こそこそと、画面の影から外をのぞいてみる。
「くか~……ぐお~……」
ふふっ、すっかり眠っちゃって。昨日は徹夜でしたから、よっぽど疲れたんですね。
「それじゃあ、ちょっと失礼しまーす」
私はひとりごとを言って、そう君のデスクトップに降り立った。
えっと、メモ帳は……立ち上がってませんね? はい、大丈夫ですね。
そう君のパソコンがついていて居眠りしてるとき。それが私のお掃除の時間です。
いつもはこなたのPCにいるかルーターの中にいるかの私ですけど、やっぱり愛する人のPCの中も気になってしまうわけで。
……えっ、嫉妬ですか? 違いますよ。多分。きっと。おそらく。
「それじゃあ、今日もがんばってお掃除しますよー」
エクスプローラーを立ち上げると、一昨日より二ギガ弱も増えています。これはきっと、二、三本は入ってるってことですね。それでは「プログラムの追加と削除」を起動して、と。
両手でスクロールバーを引っ張ると、どうもそれらしいタイトルがありました。「悶絶ダイナミックおやじ」に「ぷる萌えーる☆アクトレスめいこ」……さ、最初のはちょっと怖いのでそのままアンインストールして、次のはどういうソフトなのか確認してみましょう。
……いえ、決してこなたに毒されたわけじゃないですよ? ほんのちょっと、ちょこっとだけ興味があるだけですから。
スピーカーのボリュームを消して、モニタを省電力モードでこの中だけ見られるようにして、起動っと。
スタートボタンからプログラムを立ち上げると、出てきたのはいつもこなたがプレイしているような画面。次に現れたのは……むむっ? 小さい女の子が三人ですか?
いくらそう君が「ロリコンでもある」と言ってても、これはさすがに由々しき問題です。そう思ってしまうほど、この子たちはあまりにも幼すぎます。
場合によっては、すぐにアンインストールしましょう。絶対やりましましょう。
そう思いながらゲームを進めていくと……
「きゃあっ?!』
こ、この子たち、つ、ついて……あ、あれが……モザイクがかかってるとはいえ、こ、コレはダメですっ!
「ぽ、ポイですっ! コレはポイポイですっ!」
とにかく、見なかったことにしましょう! セーブデータとかも無いですし、きっとまだプレイしてないんですよね! 内容も知らないんですよね! だから今のうちにアンインストールしちゃったほうがいいですっ!
私はあわててプログラムを閉じると、プログラムのフォルダを開いてからその二つのゲームが入ったフォルダを抱えて、ごみ箱へえいっと放り投げました。
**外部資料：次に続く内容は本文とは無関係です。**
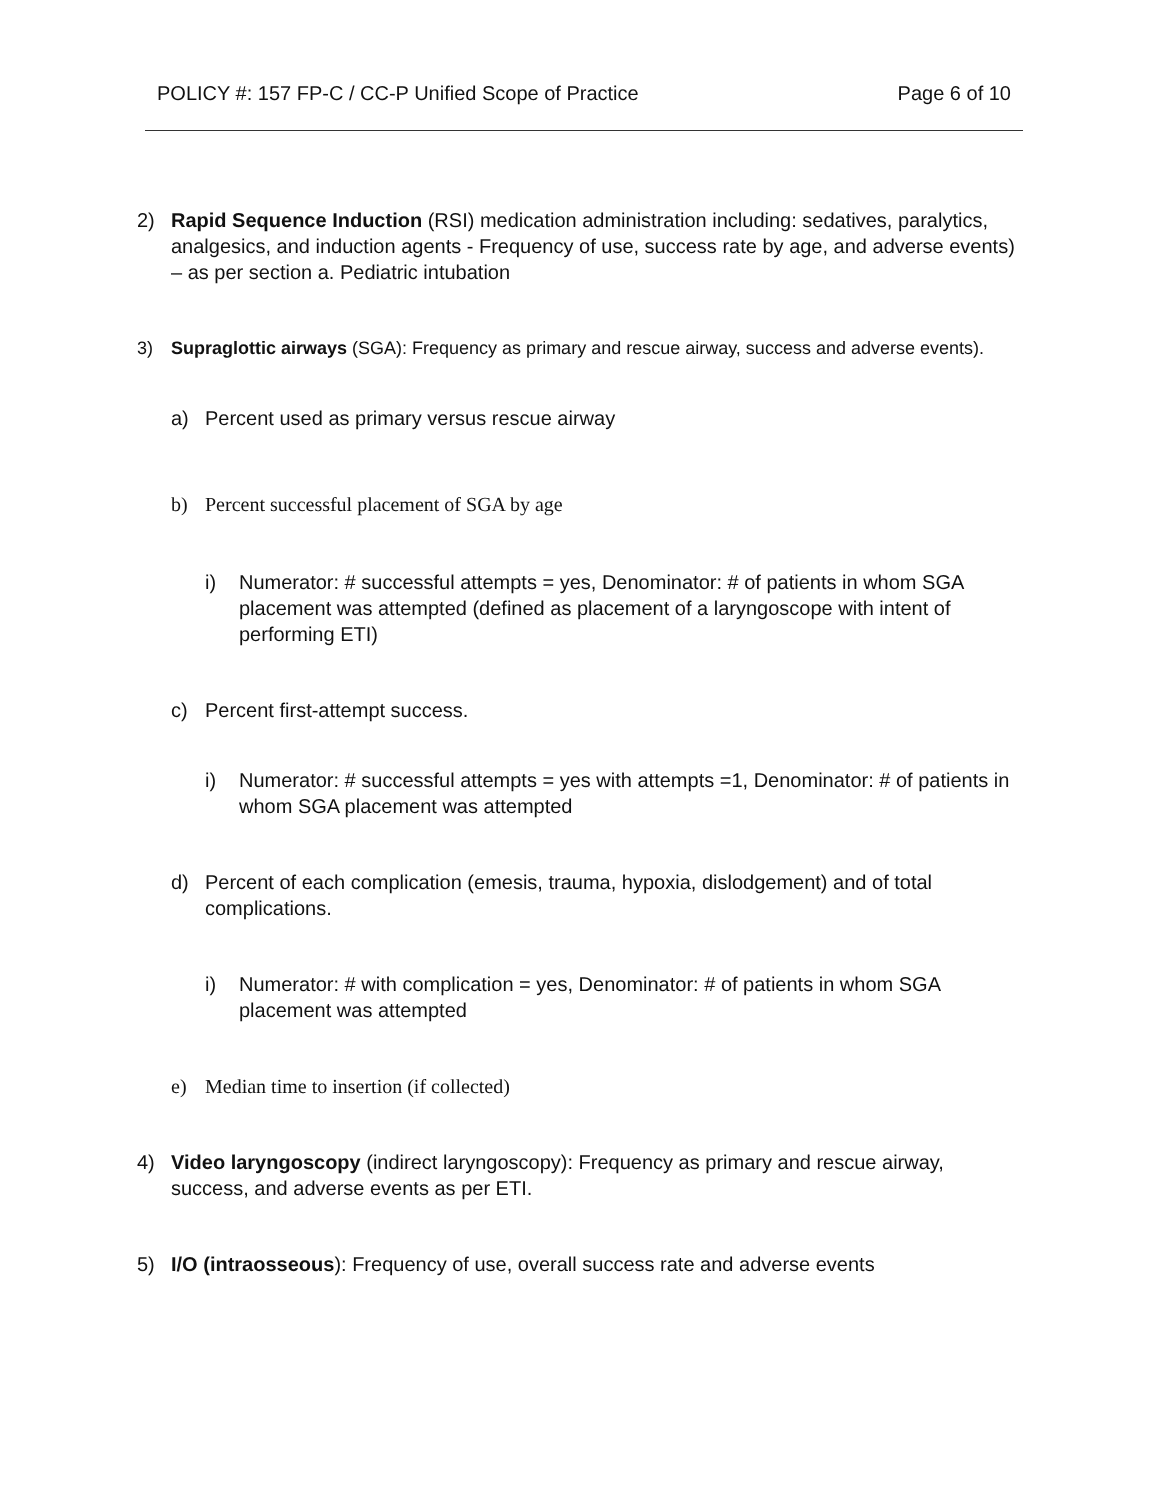POLICY #: 157 FP-C / CC-P Unified Scope of Practice Page 6 of 10
2) Rapid Sequence Induction (RSI) medication administration including: sedatives, paralytics, analgesics, and induction agents - Frequency of use, success rate by age, and adverse events) – as per section a. Pediatric intubation
3) Supraglottic airways (SGA): Frequency as primary and rescue airway, success and adverse events).
a) Percent used as primary versus rescue airway
b) Percent successful placement of SGA by age
i) Numerator: # successful attempts = yes, Denominator: # of patients in whom SGA placement was attempted (defined as placement of a laryngoscope with intent of performing ETI)
c) Percent first-attempt success.
i) Numerator: # successful attempts = yes with attempts =1, Denominator: # of patients in whom SGA placement was attempted
d) Percent of each complication (emesis, trauma, hypoxia, dislodgement) and of total complications.
i) Numerator: # with complication = yes, Denominator: # of patients in whom SGA placement was attempted
e) Median time to insertion (if collected)
4) Video laryngoscopy (indirect laryngoscopy): Frequency as primary and rescue airway, success, and adverse events as per ETI.
5) I/O (intraosseous): Frequency of use, overall success rate and adverse events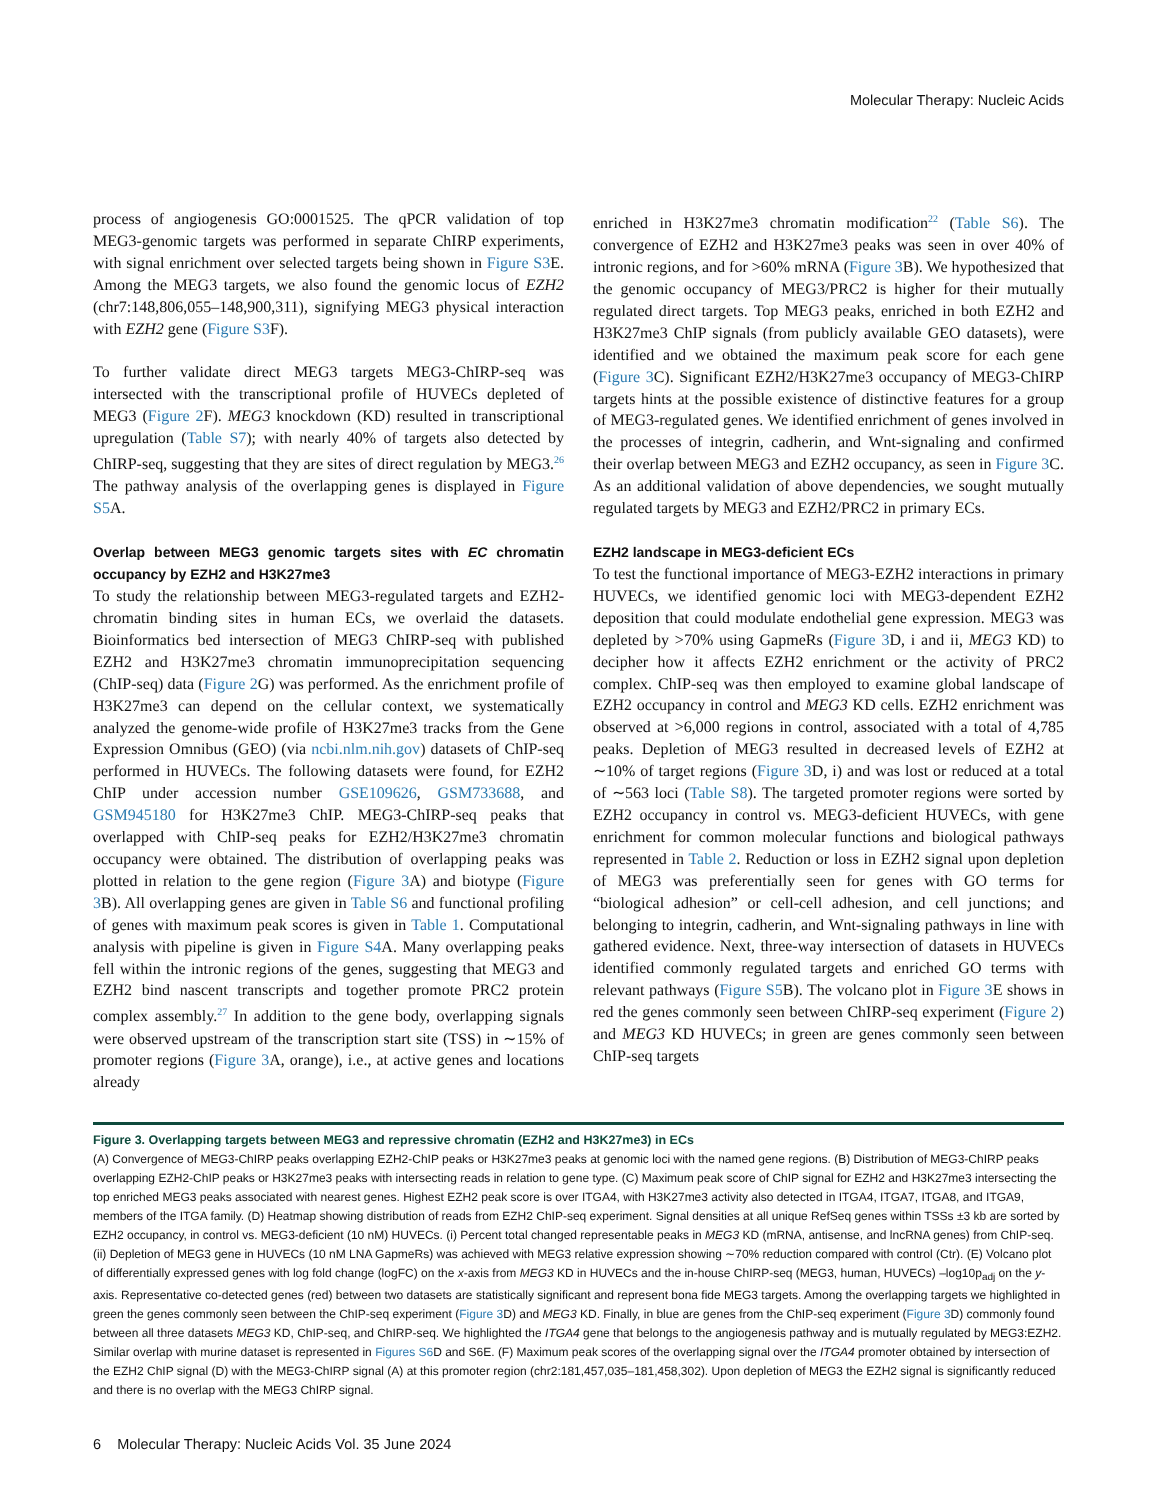Molecular Therapy: Nucleic Acids
process of angiogenesis GO:0001525. The qPCR validation of top MEG3-genomic targets was performed in separate ChIRP experiments, with signal enrichment over selected targets being shown in Figure S3 E. Among the MEG3 targets, we also found the genomic locus of EZH2 (chr7:148,806,055–148,900,311), signifying MEG3 physical interaction with EZH2 gene (Figure S3 F).
To further validate direct MEG3 targets MEG3-ChIRP-seq was intersected with the transcriptional profile of HUVECs depleted of MEG3 (Figure 2 F). MEG3 knockdown (KD) resulted in transcriptional upregulation (Table S7); with nearly 40% of targets also detected by ChIRP-seq, suggesting that they are sites of direct regulation by MEG3.<sup>26</sup> The pathway analysis of the overlapping genes is displayed in Figure S5 A.
Overlap between MEG3 genomic targets sites with EC chromatin occupancy by EZH2 and H3K27me3
To study the relationship between MEG3-regulated targets and EZH2-chromatin binding sites in human ECs, we overlaid the datasets. Bioinformatics bed intersection of MEG3 ChIRP-seq with published EZH2 and H3K27me3 chromatin immunoprecipitation sequencing (ChIP-seq) data (Figure 2 G) was performed. As the enrichment profile of H3K27me3 can depend on the cellular context, we systematically analyzed the genome-wide profile of H3K27me3 tracks from the Gene Expression Omnibus (GEO) (via ncbi.nlm.nih.gov) datasets of ChIP-seq performed in HUVECs. The following datasets were found, for EZH2 ChIP under accession number GSE109626, GSM733688, and GSM945180 for H3K27me3 ChIP. MEG3-ChIRP-seq peaks that overlapped with ChIP-seq peaks for EZH2/H3K27me3 chromatin occupancy were obtained. The distribution of overlapping peaks was plotted in relation to the gene region (Figure 3 A) and biotype (Figure 3 B). All overlapping genes are given in Table S6 and functional profiling of genes with maximum peak scores is given in Table 1. Computational analysis with pipeline is given in Figure S4 A. Many overlapping peaks fell within the intronic regions of the genes, suggesting that MEG3 and EZH2 bind nascent transcripts and together promote PRC2 protein complex assembly.<sup>27</sup> In addition to the gene body, overlapping signals were observed upstream of the transcription start site (TSS) in ∼15% of promoter regions (Figure 3 A, orange), i.e., at active genes and locations already
enriched in H3K27me3 chromatin modification<sup>22</sup> (Table S6). The convergence of EZH2 and H3K27me3 peaks was seen in over 40% of intronic regions, and for >60% mRNA (Figure 3 B). We hypothesized that the genomic occupancy of MEG3/PRC2 is higher for their mutually regulated direct targets. Top MEG3 peaks, enriched in both EZH2 and H3K27me3 ChIP signals (from publicly available GEO datasets), were identified and we obtained the maximum peak score for each gene (Figure 3 C). Significant EZH2/H3K27me3 occupancy of MEG3-ChIRP targets hints at the possible existence of distinctive features for a group of MEG3-regulated genes. We identified enrichment of genes involved in the processes of integrin, cadherin, and Wnt-signaling and confirmed their overlap between MEG3 and EZH2 occupancy, as seen in Figure 3 C. As an additional validation of above dependencies, we sought mutually regulated targets by MEG3 and EZH2/PRC2 in primary ECs.
EZH2 landscape in MEG3-deficient ECs
To test the functional importance of MEG3-EZH2 interactions in primary HUVECs, we identified genomic loci with MEG3-dependent EZH2 deposition that could modulate endothelial gene expression. MEG3 was depleted by >70% using GapmeRs (Figure 3 D, i and ii, MEG3 KD) to decipher how it affects EZH2 enrichment or the activity of PRC2 complex. ChIP-seq was then employed to examine global landscape of EZH2 occupancy in control and MEG3 KD cells. EZH2 enrichment was observed at >6,000 regions in control, associated with a total of 4,785 peaks. Depletion of MEG3 resulted in decreased levels of EZH2 at ∼10% of target regions (Figure 3 D, i) and was lost or reduced at a total of ∼563 loci (Table S8). The targeted promoter regions were sorted by EZH2 occupancy in control vs. MEG3-deficient HUVECs, with gene enrichment for common molecular functions and biological pathways represented in Table 2. Reduction or loss in EZH2 signal upon depletion of MEG3 was preferentially seen for genes with GO terms for “biological adhesion” or cell-cell adhesion, and cell junctions; and belonging to integrin, cadherin, and Wnt-signaling pathways in line with gathered evidence. Next, three-way intersection of datasets in HUVECs identified commonly regulated targets and enriched GO terms with relevant pathways (Figure S5 B). The volcano plot in Figure 3 E shows in red the genes commonly seen between ChIRP-seq experiment (Figure 2) and MEG3 KD HUVECs; in green are genes commonly seen between ChIP-seq targets
Figure 3. Overlapping targets between MEG3 and repressive chromatin (EZH2 and H3K27me3) in ECs
(A) Convergence of MEG3-ChIRP peaks overlapping EZH2-ChIP peaks or H3K27me3 peaks at genomic loci with the named gene regions. (B) Distribution of MEG3-ChIRP peaks overlapping EZH2-ChIP peaks or H3K27me3 peaks with intersecting reads in relation to gene type. (C) Maximum peak score of ChIP signal for EZH2 and H3K27me3 intersecting the top enriched MEG3 peaks associated with nearest genes. Highest EZH2 peak score is over ITGA4, with H3K27me3 activity also detected in ITGA4, ITGA7, ITGA8, and ITGA9, members of the ITGA family. (D) Heatmap showing distribution of reads from EZH2 ChIP-seq experiment. Signal densities at all unique RefSeq genes within TSSs ±3 kb are sorted by EZH2 occupancy, in control vs. MEG3-deficient (10 nM) HUVECs. (i) Percent total changed representable peaks in MEG3 KD (mRNA, antisense, and lncRNA genes) from ChIP-seq. (ii) Depletion of MEG3 gene in HUVECs (10 nM LNA GapmeRs) was achieved with MEG3 relative expression showing ∼70% reduction compared with control (Ctr). (E) Volcano plot of differentially expressed genes with log fold change (logFC) on the x-axis from MEG3 KD in HUVECs and the in-house ChIRP-seq (MEG3, human, HUVECs) –log10p<sub>adj</sub> on the y-axis. Representative co-detected genes (red) between two datasets are statistically significant and represent bona fide MEG3 targets. Among the overlapping targets we highlighted in green the genes commonly seen between the ChIP-seq experiment (Figure 3 D) and MEG3 KD. Finally, in blue are genes from the ChIP-seq experiment (Figure 3 D) commonly found between all three datasets MEG3 KD, ChIP-seq, and ChIRP-seq. We highlighted the ITGA4 gene that belongs to the angiogenesis pathway and is mutually regulated by MEG3:EZH2. Similar overlap with murine dataset is represented in Figures S6 D and S6E. (F) Maximum peak scores of the overlapping signal over the ITGA4 promoter obtained by intersection of the EZH2 ChIP signal (D) with the MEG3-ChIRP signal (A) at this promoter region (chr2:181,457,035–181,458,302). Upon depletion of MEG3 the EZH2 signal is significantly reduced and there is no overlap with the MEG3 ChIRP signal.
6 Molecular Therapy: Nucleic Acids Vol. 35 June 2024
えっと、もうこれで大丈夫ですよね……ふー、恐ろしいものを見てしまいました。
とりあえずお掃除はここまでにして……休憩ついでに、もう一つのお楽しみタイムに行きましょうか。
「新しい作品、どこまで進んだのかしら」
一息ついて、こっそりとドキュメントフォルダの中身を見回すと、真新しいテキストファイルがちょこんと置いてありました。
そう、これが私の本当の目的なんです。
ファイルを開くと、そこにあったのは普通のテキストファイル。でも……私とそう君にとって、大切な物語。
「この間は、女の子との出会いまでだったんですよね」
そこには、いつもシリアスなお話を書くそう君には珍しく、コミカルな表現で物語がつづられていました。
「私は、どう書かれるのかな」
それは、北国で一緒に過ごしてきた女の子との物語。生まれたときからずっと寄り添い、一緒に育っていく――というのが、今のところのお話なのですが、
「十八年経って、しっかりと向き合ってくれたんですね」
この物語は、私とそう君が一緒に歩んできた想い出そのもの。
小学校でガキ大将みたいな感じのそう君にからかわれて、いろいろつきまとわれて……でも、いつでも元気なそう君にあこがれていた頃のお話でした。
「……もうっ、好きな子ほどからかいたくなるだなんて」
一人称でそう書かれてしまうと、物語でも恥ずかしくなってきちゃうじゃないですか。
男の子の語り口は、そう君の想いがいっぱいあふれていて、そんな風にくすぐったくなっちゃうほど。だけど、とっても力強くてあったかい、まっすぐな言葉。
「ありがとう、そう君」
私の大切な、そう君との想い出。それをそう君も大事にしてくれて、形にして残してくれて。
「もう、きっと大丈夫ですよね」
いつも元気でいようとしても、時々切なそうに仏壇を見るそう君。私がこの世界に降りるたびに見るその表情が辛かったですけど……もう、きっと大丈夫。
「あと何度、この続きを見られるかわからないですけど……楽しみにしていますからね」
私はそっとテキストファイルを閉じると、モニタをそのままにしてPCを後にしました。